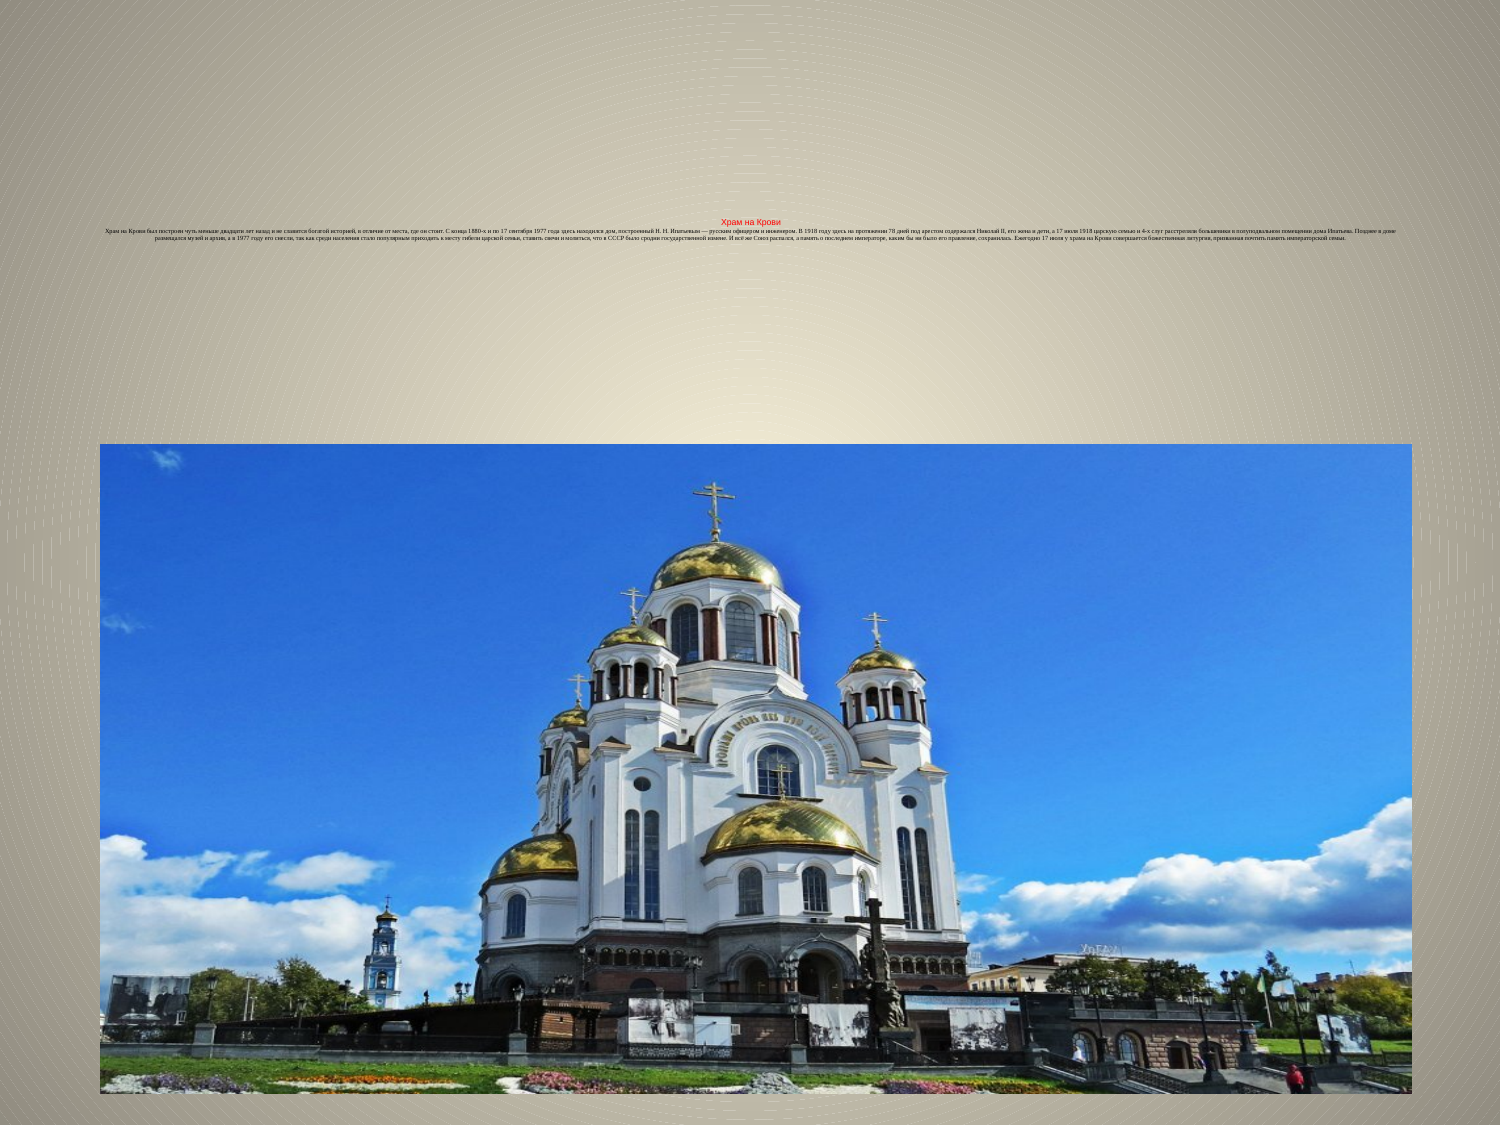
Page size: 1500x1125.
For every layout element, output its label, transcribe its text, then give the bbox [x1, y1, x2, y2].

title Храм на Крови Храм на Крови был построен чуть меньше двадцати лет назад и не славится богатой историей, в отличие от места, где он стоит. С конца 1880-х и по 17 сентября 1977 года здесь находился дом, построенный Н. Н. Ипатьевым — русским офицером и инженером. В 1918 году здесь на протяжении 78 дней под арестом содержался Николай II, его жена и дети, а 17 июля 1918 царскую семью и 4-х слуг расстреляли большевики в полуподвальном помещении дома Ипатьева. Позднее в доме размещался музей и архив, а в 1977 году его снесли, так как среди населения стало популярным приходить к месту гибели царской семьи, ставить свечи и молиться, что в СССР было сродни государственной измене. И всё же Союз распался, а память о последнем императоре, каким бы ни было его правление, сохранилась. Ежегодно 17 июля у храма на Крови совершается божественная литургия, призванная почтить память императорской семьи. [75, 208, 1425, 256]
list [100, 444, 1412, 1095]
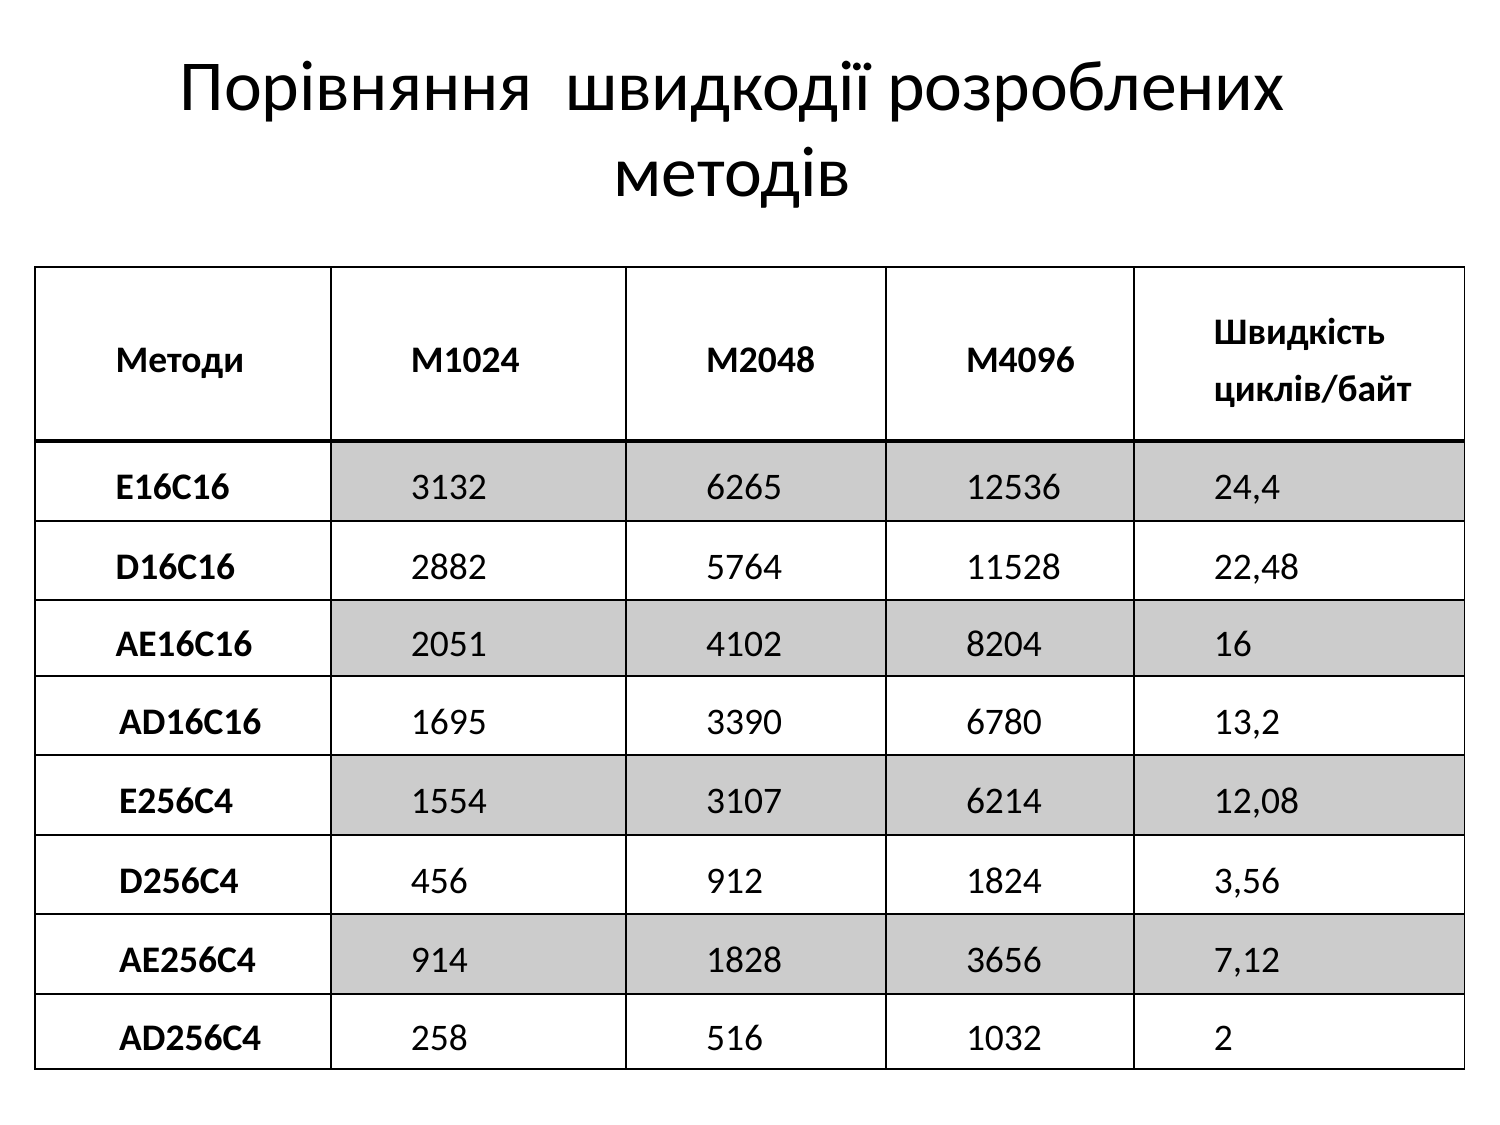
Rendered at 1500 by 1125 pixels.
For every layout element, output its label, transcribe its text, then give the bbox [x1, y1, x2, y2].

table_cell 1554 [332, 756, 625, 834]
table_cell D256C4 [36, 836, 330, 913]
table_header М1024 [332, 268, 625, 439]
table_cell 912 [627, 836, 885, 913]
table_cell 12536 [887, 443, 1133, 520]
table_cell 2051 [332, 601, 625, 675]
table_cell 24,4 [1135, 443, 1464, 520]
table_cell 7,12 [1135, 915, 1464, 993]
table_header Методи [36, 268, 330, 439]
table_cell 3107 [627, 756, 885, 834]
table_cell E256C4 [36, 756, 330, 834]
table_cell 456 [332, 836, 625, 913]
table_cell 3,56 [1135, 836, 1464, 913]
table_cell 8204 [887, 601, 1133, 675]
table_cell 6780 [887, 677, 1133, 754]
table_cell 2 [1135, 995, 1464, 1068]
table_cell AD16C16 [36, 677, 330, 754]
table_cell 1032 [887, 995, 1133, 1068]
table_cell AD256C4 [36, 995, 330, 1068]
table_cell 3656 [887, 915, 1133, 993]
table_cell 258 [332, 995, 625, 1068]
table_cell 3132 [332, 443, 625, 520]
table_cell 11528 [887, 522, 1133, 599]
table_cell 22,48 [1135, 522, 1464, 599]
table_header М2048 [627, 268, 885, 439]
table_cell 2882 [332, 522, 625, 599]
table_cell 6214 [887, 756, 1133, 834]
table_cell Е16C16 [36, 443, 330, 520]
table_header М4096 [887, 268, 1133, 439]
table_header Швидкість циклів/байт [1135, 268, 1464, 439]
table_cell AE256C4 [36, 915, 330, 993]
table_cell 1695 [332, 677, 625, 754]
table_cell 4102 [627, 601, 885, 675]
table_cell 1824 [887, 836, 1133, 913]
table_cell 16 [1135, 601, 1464, 675]
table_cell 13,2 [1135, 677, 1464, 754]
table_cell 3390 [627, 677, 885, 754]
table_cell AE16C16 [36, 601, 330, 675]
table_cell 1828 [627, 915, 885, 993]
table_cell 516 [627, 995, 885, 1068]
title Порівняння швидкодії розроблених методів [88, 30, 1376, 219]
table_cell 5764 [627, 522, 885, 599]
table_cell 914 [332, 915, 625, 993]
table_cell 12,08 [1135, 756, 1464, 834]
table_cell D16C16 [36, 522, 330, 599]
table_cell 6265 [627, 443, 885, 520]
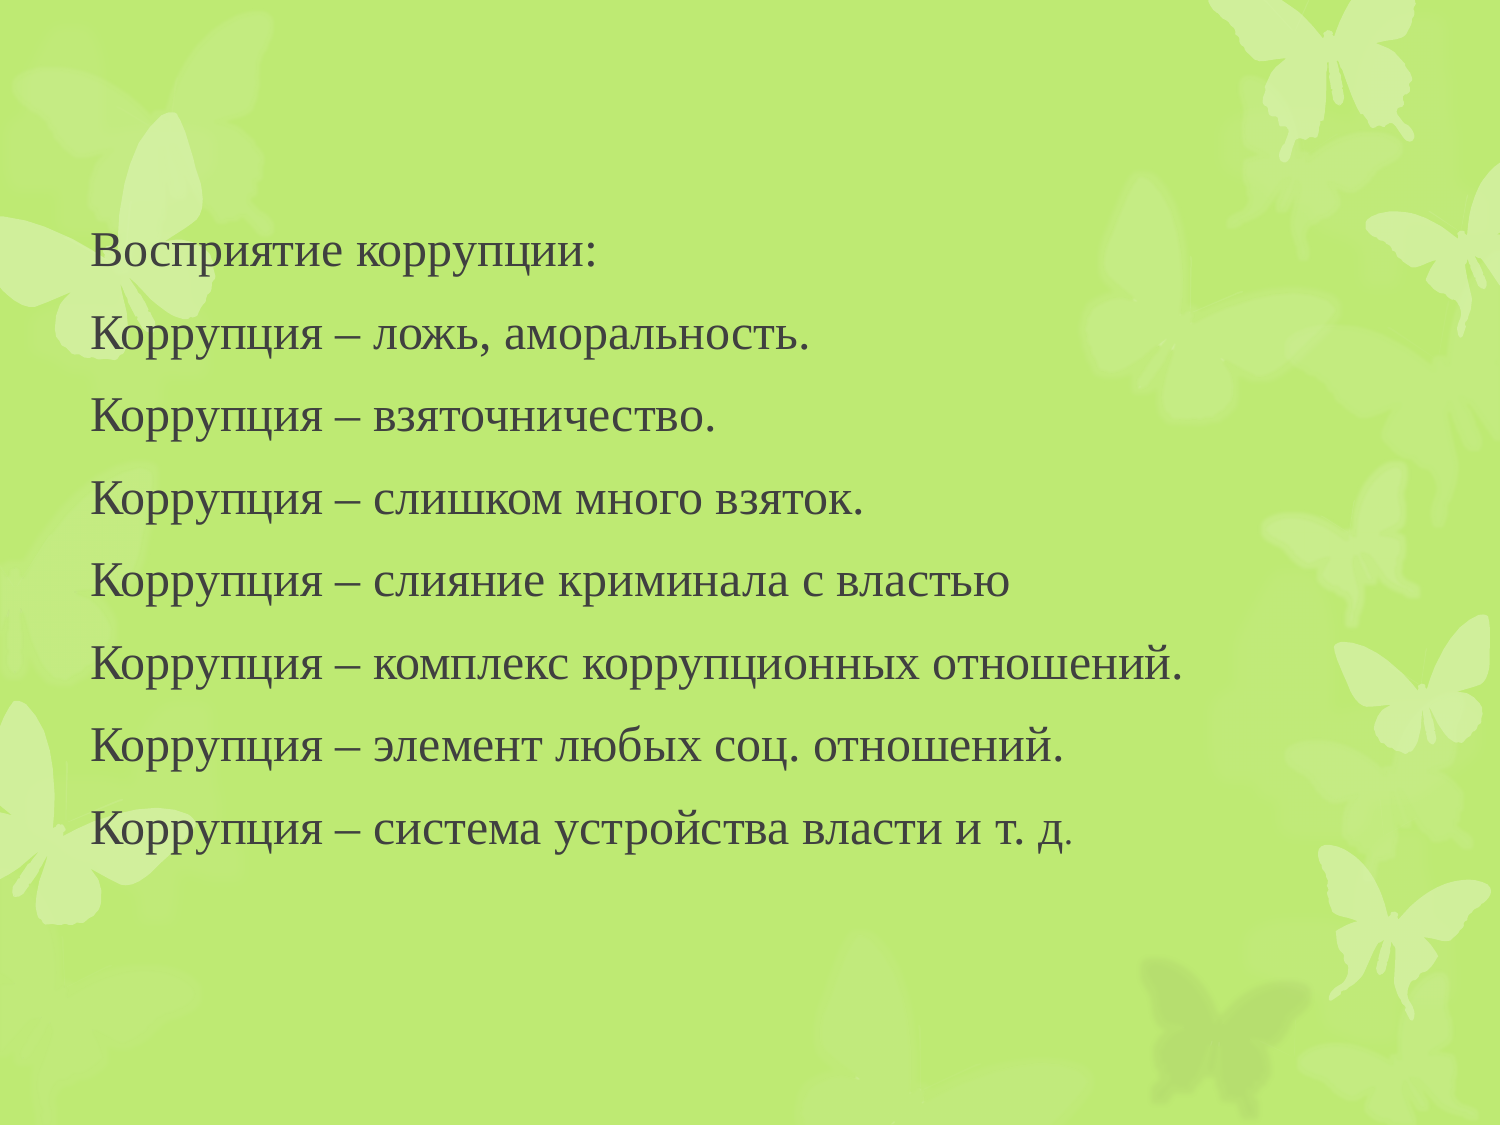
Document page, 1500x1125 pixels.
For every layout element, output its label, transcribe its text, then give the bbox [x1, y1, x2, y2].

#### [ACTIVITY]
Return each line of the data that contains the string "pixels".

#### [ANSWER BELOW]
Rendered at 1500 by 1125 pixels.
Document page, 1500x1125 pixels.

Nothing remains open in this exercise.